### WORK TO BE COMPLETED:
Set each entry down exactly as written.

───── GIVEN DATA

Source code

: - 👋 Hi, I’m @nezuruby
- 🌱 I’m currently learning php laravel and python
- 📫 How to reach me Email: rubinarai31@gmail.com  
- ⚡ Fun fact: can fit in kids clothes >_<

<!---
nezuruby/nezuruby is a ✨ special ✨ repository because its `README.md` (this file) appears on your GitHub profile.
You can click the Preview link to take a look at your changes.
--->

──────────

### ANSWER TO THIS TASK:
Source code

: - 👋 Hi, I’m @nezuruby
- 🌱 I’m currently learning php laravel and python
- 📫 How to reach me Email: rubinarai31@gmail.com  
- ⚡ Fun fact: can fit in kids clothes >_<

<!---
nezuruby/nezuruby is a ✨ special ✨ repository because its `README.md` (this file) appears on your GitHub profile.
You can click the Preview link to take a look at your changes.
--->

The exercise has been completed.